For when the 25-year-old is officially installed to lead the riding of the marches at the town’s Beltane Festival in June, he will take over the reins from his brother Ewan, four years his senior, with whom he shares a house. “It’s certainly the first time a Cornet has taken over from a brother in consecutive years at the Beltane and I suspect that is true of all the other common ridings and local festivals in the Borders,” said a delighted Cameron.
And he admitted when the announcement was made in the Burgh Hall that his selection had come as a major surprise, telling Beltane committee chairman Alistair Dodds: “When you came to the door, I assumed it was for Ewan who will, of course, be Right-Hand Man this year. I said ‘I’ll go and get my brother’ and when you said it was me you wanted to talk to, I nearly fainted.

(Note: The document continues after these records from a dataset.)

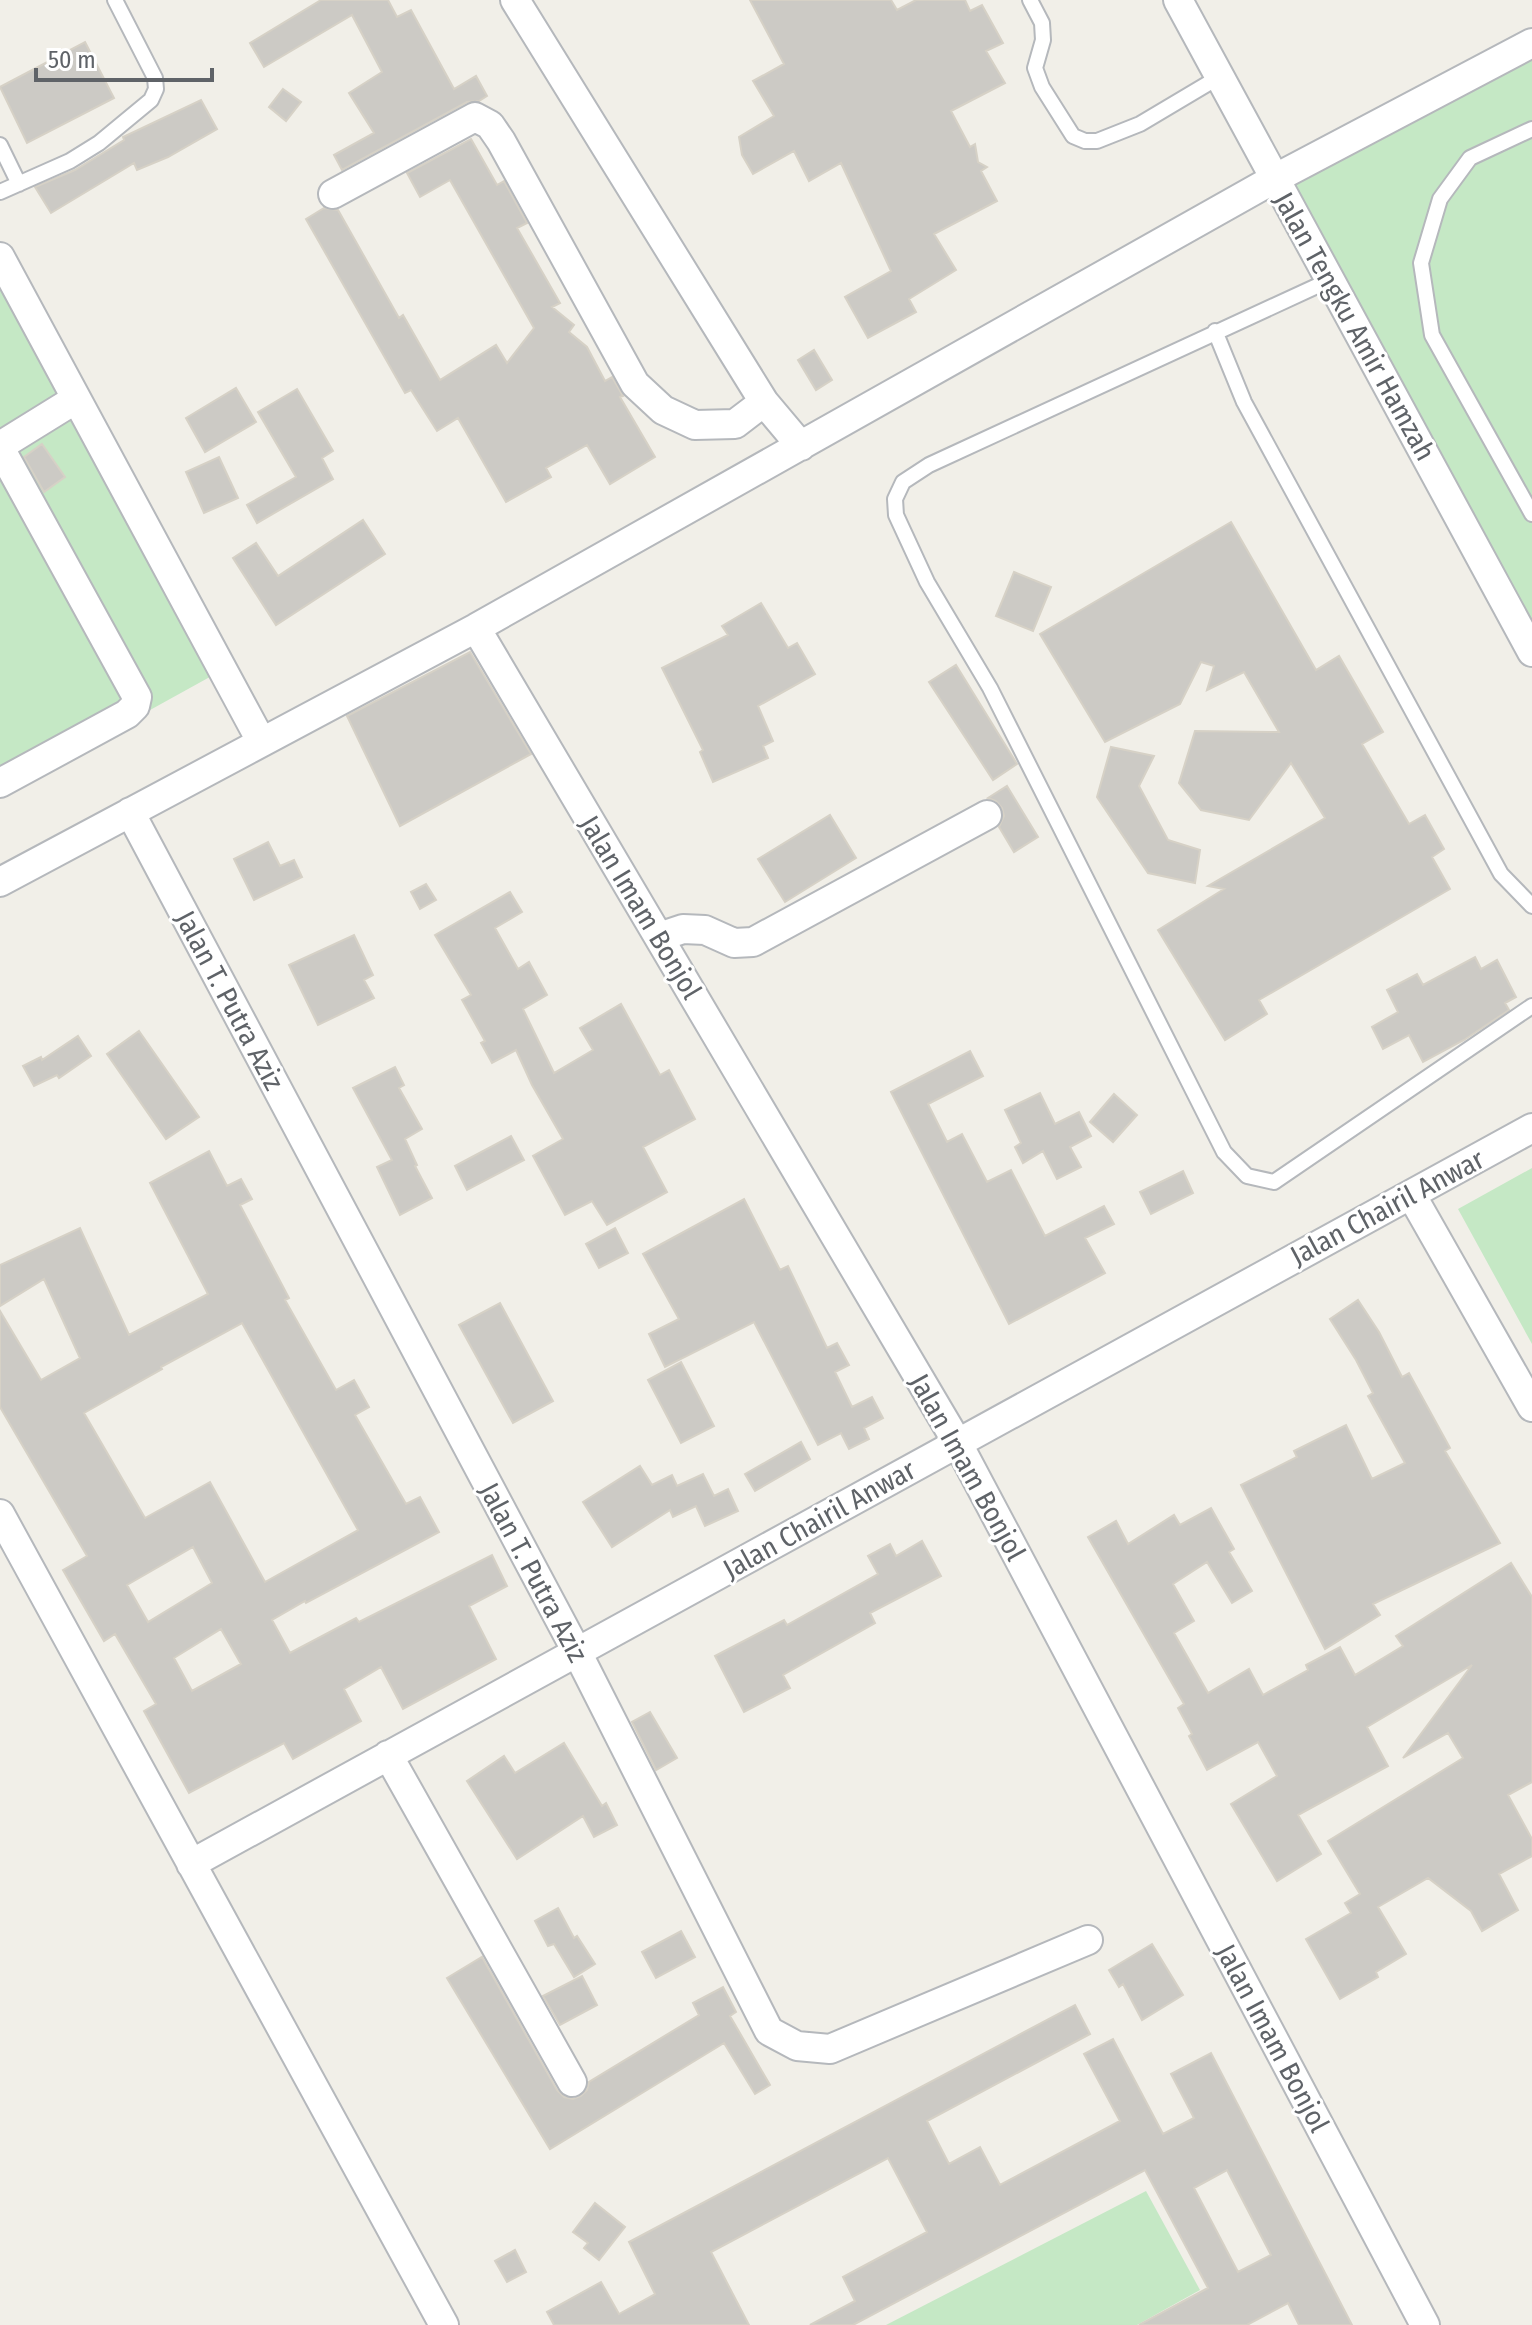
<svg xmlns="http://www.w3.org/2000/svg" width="1532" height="2325" viewBox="0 0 1532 2325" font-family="'Fira Sans Condensed',sans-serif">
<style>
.green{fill:#c5e8c5}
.building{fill:#cccac5;stroke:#d6d1c6;stroke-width:2;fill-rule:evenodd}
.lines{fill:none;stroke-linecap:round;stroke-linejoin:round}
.lane-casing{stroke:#b5b8bc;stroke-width:18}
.street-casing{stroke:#b5b8bc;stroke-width:32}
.lane{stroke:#fff;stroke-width:14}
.street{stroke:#fff;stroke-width:28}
.labels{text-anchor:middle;stroke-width:6;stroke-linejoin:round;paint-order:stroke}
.street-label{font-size:28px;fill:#5f6368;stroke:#fff}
</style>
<rect width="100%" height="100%" fill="#f1efe8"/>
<!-- green -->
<path class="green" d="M 1532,49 L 1532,642 L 1283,181 Z
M 0,275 L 217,673 L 0,793 Z
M 1532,1168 L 1532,1344 L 1458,1209 Z
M 1146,2191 L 1200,2290 L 1137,2325 L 886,2325 Z"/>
<!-- building -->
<path class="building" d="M 321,0 L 388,0 L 397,17 L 411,10 L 454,89 L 476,76 L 487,96 L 479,101 L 467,102 L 342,170 L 334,155 L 374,133 L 349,93 L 382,72 L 352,15 L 264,67 L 250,43 Z
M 750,0 L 891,0 L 897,10 L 916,0 L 965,0 L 970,11 L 982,5 L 1003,43 L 986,51 L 1005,83 L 951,111 L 970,147 L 975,144 L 978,162 L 987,167 L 981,171 L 997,201 L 934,234 L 956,270 L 909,299 L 916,312 L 868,338 L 845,297 L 891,271 L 841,163 L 809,181 L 794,151 L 753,174 L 742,155 L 739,137 L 774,116 L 753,81 L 784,64 Z
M 85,42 L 114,98 L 27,143 L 0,87 Z
M 283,89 L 301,102 L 286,121 L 269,107 Z
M 201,100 L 217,129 L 168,157 L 137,170 L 134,163 L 51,213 L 35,187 L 75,170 L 124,140 L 123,137 Z
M 471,139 L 497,185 L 504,181 L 527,223 L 517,228 L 560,303 L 552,307 L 574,325 L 569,332 L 587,347 L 605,381 L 612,377 L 623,396 L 620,397 L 655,457 L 610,484 L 587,445 L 546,468 L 551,477 L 506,502 L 458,418 L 437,431 L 411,390 L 405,393 L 306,219 L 324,208 L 338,210 L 399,318 L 403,315 L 440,380 L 496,345 L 507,363 L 534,328 L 450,180 L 420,197 L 407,173 Z
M 814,350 L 832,380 L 816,390 L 798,360 Z
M 236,388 L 256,422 L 205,452 L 186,418 Z
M 297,389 L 333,451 L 322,458 L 333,479 L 257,523 L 247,505 L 296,477 L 258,412 Z
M 42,444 L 65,477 L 44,492 L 24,457 Z
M 219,457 L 238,498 L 204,513 L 186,472 Z
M 363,520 L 385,554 L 276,625 L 233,558 L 256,543 L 278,576 Z
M 1231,522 L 1316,670 L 1339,656 L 1383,732 L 1362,744 L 1409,824 L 1425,815 L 1444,849 L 1432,857 L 1450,889 L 1259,1000 L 1267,1014 L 1225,1040 L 1158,930 L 1224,889 L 1208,886 L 1325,818 L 1291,763 L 1249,820 L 1201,810 L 1179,783 L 1195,731 L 1279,732 L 1244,672 L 1207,690 L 1214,666 L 1201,662 L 1180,704 L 1105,742 L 1040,634 Z
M 1014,572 L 1051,587 L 1033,631 L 996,616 Z
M 761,603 L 788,648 L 797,643 L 815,674 L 758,706 L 773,741 L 763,746 L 768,758 L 713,782 L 700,752 L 703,750 L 662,668 L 728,635 L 722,626 Z
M 470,652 L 531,754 L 400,826 L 347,716 Z
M 956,665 L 1017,764 L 993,780 L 929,682 Z
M 1111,747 L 1154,756 L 1139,786 L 1168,840 L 1200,850 L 1195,883 L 1148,873 L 1097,797 Z
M 1007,786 L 1038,837 L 1014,852 L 999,827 L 1004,816 L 1002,808 L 996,801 L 988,798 Z
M 830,815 L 856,858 L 785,902 L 758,859 Z
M 268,842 L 280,866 L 294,860 L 302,877 L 254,900 L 234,859 Z
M 426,884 L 436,900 L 420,909 L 411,892 Z
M 510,892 L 522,912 L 495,928 L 518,969 L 529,962 L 547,995 L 523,1009 L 554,1073 L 593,1050 L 580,1028 L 621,1004 L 660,1075 L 669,1070 L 695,1119 L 643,1147 L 667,1192 L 607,1225 L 592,1201 L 565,1215 L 533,1156 L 563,1139 L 532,1085 L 516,1050 L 492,1063 L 481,1043 L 485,1041 L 462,1000 L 471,995 L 435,935 Z
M 354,935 L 373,975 L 364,980 L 374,998 L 318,1025 L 289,965 Z
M 1475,957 L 1481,969 L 1497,960 L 1516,997 L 1505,1003 L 1509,1010 L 1464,1040 L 1423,1062 L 1409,1035 L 1383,1049 L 1372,1027 L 1398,1012 L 1387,990 L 1417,974 L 1423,985 Z
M 139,1031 L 199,1117 L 166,1139 L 107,1054 Z
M 78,1036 L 91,1056 L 59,1078 L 57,1075 L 34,1086 L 23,1066 L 41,1057 L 42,1060 Z
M 970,1051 L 983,1076 L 928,1104 L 947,1142 L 962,1134 L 987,1182 L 1011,1170 L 1045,1236 L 1104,1206 L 1114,1224 L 1085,1238 L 1105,1273 L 1009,1324 L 891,1092 Z
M 395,1067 L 404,1085 L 399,1088 L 422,1129 L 405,1139 L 417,1165 L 415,1166 L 432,1198 L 400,1215 L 377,1167 L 392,1160 L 353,1088 Z
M 1040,1093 L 1055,1124 L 1079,1112 L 1091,1136 L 1070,1147 L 1081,1167 L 1057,1179 L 1043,1151 L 1023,1163 L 1015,1147 L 1021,1143 L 1005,1110 Z
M 1114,1094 L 1137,1115 L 1113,1142 L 1090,1122 Z
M 511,1136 L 524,1160 L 467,1190 L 455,1166 Z
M 209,1151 L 227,1186 L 241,1179 L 252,1199 L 240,1205 L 289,1298 L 285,1300 L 336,1390 L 354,1380 L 369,1407 L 355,1415 L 406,1504 L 420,1497 L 439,1532 L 306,1603 L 305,1601 L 272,1620 L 290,1653 L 356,1618 L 359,1622 L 492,1555 L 507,1586 L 469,1606 L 496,1659 L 403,1709 L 381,1667 L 344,1689 L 361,1721 L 293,1759 L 284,1743 L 189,1793 L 144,1711 L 156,1704 L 115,1634 L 104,1641 L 63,1570 L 87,1556 L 0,1407 L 0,1311 L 41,1380 L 80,1358 L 44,1279 L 0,1306 L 0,1265 L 80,1228 L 129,1335 L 208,1294 L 150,1183 ZM 242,1323 L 358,1530 L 265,1582 L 210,1482 L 145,1518 L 84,1413 L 162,1369 L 161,1367 ZM 193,1547 L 212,1583 L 148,1622 L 127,1585 ZM 221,1629 L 241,1664 L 192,1691 L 174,1658 Z
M 1183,1171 L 1193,1193 L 1151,1214 L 1140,1192 Z
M 744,1199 L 780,1270 L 788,1266 L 827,1348 L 837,1343 L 849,1365 L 835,1372 L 852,1407 L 872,1397 L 883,1418 L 864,1428 L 869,1439 L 849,1449 L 841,1433 L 818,1445 L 754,1322 L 665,1367 L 649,1334 L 679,1319 L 643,1254 Z
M 615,1228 L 628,1253 L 599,1268 L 586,1244 Z
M 1358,1300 L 1379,1332 L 1402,1377 L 1409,1373 L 1450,1448 L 1445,1451 L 1500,1543 L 1373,1604 L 1380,1615 L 1325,1649 L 1241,1485 L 1297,1457 L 1294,1451 L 1346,1425 L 1372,1479 L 1405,1463 L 1368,1396 L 1373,1393 L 1356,1360 L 1330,1319 Z
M 500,1303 L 553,1401 L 513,1423 L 459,1325 Z
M 681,1362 L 714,1426 L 681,1443 L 648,1380 Z
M 801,1442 L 810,1459 L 755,1491 L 745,1474 Z
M 640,1466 L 652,1485 L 672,1475 L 677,1486 L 703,1474 L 714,1496 L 728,1489 L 738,1511 L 705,1526 L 696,1506 L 673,1517 L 670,1510 L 612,1547 L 583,1502 Z
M 1211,1508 L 1234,1549 L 1229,1552 L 1252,1591 L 1232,1603 L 1207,1562 L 1173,1584 L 1194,1621 L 1174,1633 L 1208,1693 L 1249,1669 L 1263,1695 L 1308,1670 L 1306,1665 L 1340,1647 L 1355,1675 L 1403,1646 L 1396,1636 L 1511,1563 L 1532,1597 L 1532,1782 L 1508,1795 L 1532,1839 L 1532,1856 L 1499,1874 L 1518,1910 L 1482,1931 L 1471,1911 L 1428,1878 L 1378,1907 L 1406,1954 L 1376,1972 L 1378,1977 L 1340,1999 L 1306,1939 L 1351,1913 L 1345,1903 L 1360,1894 L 1328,1841 L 1463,1758 L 1448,1733 L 1403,1758 L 1472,1665 L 1367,1727 L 1388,1766 L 1298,1815 L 1321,1854 L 1277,1881 L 1231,1804 L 1277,1776 L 1258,1742 L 1207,1770 L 1189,1736 L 1192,1734 L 1178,1708 L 1184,1704 L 1088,1537 L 1116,1521 L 1128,1544 L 1174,1515 L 1180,1525 Z
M 922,1541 L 941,1576 L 870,1613 L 875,1623 L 783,1675 L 790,1688 L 744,1712 L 715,1656 L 784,1620 L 787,1625 L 878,1574 L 868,1556 L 890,1544 L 896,1556 Z
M 650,1712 L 677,1758 L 656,1770 L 632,1722 Z
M 564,1743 L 602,1806 L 606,1803 L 617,1825 L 594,1837 L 583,1816 L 517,1859 L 467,1781 L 504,1756 L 515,1773 Z
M 558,1908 L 574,1938 L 577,1936 L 595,1964 L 574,1977 L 554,1944 L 548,1946 L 535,1921 Z
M 681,1931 L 695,1957 L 656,1978 L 642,1952 Z
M 1152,1944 L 1183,1995 L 1142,2020 L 1123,1984 L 1119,1987 L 1109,1970 Z
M 482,1957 L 557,2090 L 564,2097 L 573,2099 L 581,2096 L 587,2090 L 589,2082 L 699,2015 L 693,2003 L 723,1987 L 736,2012 L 730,2016 L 770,2085 L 755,2094 L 724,2043 L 550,2149 L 447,1978 Z
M 582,1976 L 597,2005 L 560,2025 L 543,1996 Z
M 1075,2005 L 1090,2034 L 927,2121 L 949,2164 L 980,2147 L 1000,2185 L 1120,2121 L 1084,2054 L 1113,2039 L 1163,2134 L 1194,2118 L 1171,2074 L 1211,2053 L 1352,2325 L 1299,2325 L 1288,2303 L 1247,2325 L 1139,2325 L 1208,2288 L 1145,2170 L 853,2325 L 810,2325 L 855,2301 L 843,2277 L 927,2232 L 888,2158 L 711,2252 L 749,2325 L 554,2325 L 547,2312 L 601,2282 L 619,2314 L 655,2294 L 629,2242 ZM 1227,2170 L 1271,2255 L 1238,2272 L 1194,2188 Z
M 595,2203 L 625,2227 L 599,2260 L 584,2248 L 588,2243 L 573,2232 Z
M 515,2250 L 526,2272 L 507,2282 L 495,2261 Z"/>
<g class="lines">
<defs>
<path id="lane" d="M 1030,0 L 1042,23 L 1043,40 L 1035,68 L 1042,87 L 1073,136 L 1085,141 L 1097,141 L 1140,124 L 1219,77
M 1532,129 L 1470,158 L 1440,199 L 1421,263 L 1432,335 L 1532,514
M 0,145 L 19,184
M 0,192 L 70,161 L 99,143 L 151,100 L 156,89 L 155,78 L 115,0
M 1330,280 L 929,465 L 903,482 L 895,499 L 896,515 L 927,582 L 990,688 L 1224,1152 L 1247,1176 L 1274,1182 L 1532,1006
M 1215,331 L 1244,402 L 1501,874 L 1532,906"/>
<path id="street" d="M 515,0 L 764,402 L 801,446
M 1178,0 L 1532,652
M 333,194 L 475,117 L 490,125 L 501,141 L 635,384 L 663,410 L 695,425 L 735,424 L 764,402
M 0,257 L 261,741
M 0,446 L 76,399
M 0,448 L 137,697 L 135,706 L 127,714 L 0,783
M 476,628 L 957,1442 L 1425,2325
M 130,812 L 577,1652 L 769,2031 L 797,2046 L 830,2049 L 1088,1940
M 0,882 L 476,628 L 1274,179 L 1532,43
M 659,937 L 683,929 L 705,930 L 734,943 L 753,942 L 987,815
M 1412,1196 L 1532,1407
M 0,1514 L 444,2325
M 388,1755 L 572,2082
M 191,1864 L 1532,1128"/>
</defs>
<!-- lane casing -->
<use href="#lane" class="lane-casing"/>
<!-- street casing -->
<use href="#street" class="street-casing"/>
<!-- lane -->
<use href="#lane" class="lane"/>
<!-- street -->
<use href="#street" class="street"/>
</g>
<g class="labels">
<!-- street labels -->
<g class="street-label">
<text transform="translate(1355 326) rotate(61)" y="10">Jalan Tengku Amir Hamzah</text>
<text transform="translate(641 907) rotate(59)" y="10">Jalan Imam Bonjol</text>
<text transform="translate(230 1000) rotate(62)" y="10">Jalan T. Putra Aziz</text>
<text transform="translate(1387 1207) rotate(-28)" y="10">Jalan Chairil Anwar</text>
<text transform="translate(968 1467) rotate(61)" y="10">Jalan Imam Bonjol</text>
<text transform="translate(819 1519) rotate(-29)" y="10">Jalan Chairil Anwar</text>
<text transform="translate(534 1572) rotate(62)" y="10">Jalan T. Putra Aziz</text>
<text transform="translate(1273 2038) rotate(62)" y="10">Jalan Imam Bonjol</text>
</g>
</g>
<!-- scale -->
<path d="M36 68v12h176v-12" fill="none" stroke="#5f6368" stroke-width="4"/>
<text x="48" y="68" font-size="24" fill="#5f6368" stroke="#ffffff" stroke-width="6" paint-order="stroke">50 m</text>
</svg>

“It really is a dream come true for me. I have always wanted to be Cornet and it’s a massive honour. Having Ewan by my side will be the icing on the cake.”
The former Eddleston Primary and Peebles High pupil, who works as motor finance broker with the Bank of Ireland, is the son of Gwen and Derek Young of Clement Gunn Square. A keen sportsman, he played rugby at junior level and last season was goalie with Tweeddale Rovers.
Cameron says it was an “easy choice” selecting his Lass, 20-year-old Rae Brown, who also has a strong Beltane connection. Her dad Alan and late mum Susan were official supporters during the early 1970s – in the days when the roles of Left and Right-Hand Man were preludes to Cornetship.
Former Halyrude and Peebles High pupil Rae has been a mounted follower of the festival since she was seven and currently works as a groom and instructress at the Kailzie Equestrian Centre. She is also doing a childcare course at Borders College as part of her training to be a teacher of deaf children.
Cameron and Rae renewed their friendship last year when, with Ewan being appointed Cornet, Cameron felt he required to brush up on his riding skills. “I’d not been on a horse since I was 13 and badly needed some practice,” said Cameron. “She did a great job and it’s fitting that my riding teacher is now my Lass.”
Rae has her own place in Beltane legend, winning the coveted George Irvine Trophy for young riders at the 2008 races.
Sheila Wright, who will be this year’s Crowning Lady, is, by any standards, a stalwart of the Beltane, having been responsible for the content and distribution of the revenue-earning festival programme for more than 20 years.
Sheila, whose husband Douglas is a former community council chairman, is Peebles born and bred. After leaving school, she trained as a machinist and has put these skills to good use over many years, creating and maintaining street bunting, banners and flags for the festival.
“I’ve been a backroom girl for so many years and never thought for a minute about one day being Crowning Lady,” she told TheSouthern. “The day Alistair Dodds and [Beltane joint secretary] Alan Beveridge came to tell me the news, I was recovering from a fall and had a sore back and a badly swollen ankle. They said they wanted to talk to me about the flags before dropping the bombshell that they wanted me as Crowning Lady.
“It was such a lovely shock, I forgot all about the pain.”
This year’s Warden of Neidpath will be Scottish Secretary Michael Moore. The Liberal Democrat MP for Berwickshire, Roxburgh and Selkirk told TheSouthern: “I feel extremely honoured. Here in the Borders we are renowned for our festivals, rideouts and common ridings and, as a local MP, I always enjoy taking part in the festivities.
“Peebles is just outside my constituency now, but I have very fond memories of attending the Beltane for many years after I was first elected in 1997. It makes me very aware of how much a privilege it is to be selected as a principal in the town’s festival and to follow in the footsteps of so many distinguished previous Wardens.”
Last, but certainly not least, the Reverend Nancy Norman will the Warden of the Cross Kirk, officiating at the open-air service, which is the traditional curtain-raiser of the festival, for the third time.
But this year has extra significance for American-born Mrs Norman who is retiring in September after 24 years as kirk minister at Lyne and Manor. “The Beltane is such a wonderful celebration of community and fellowship which brings all ages together and this is a very special honour for me,” she told us.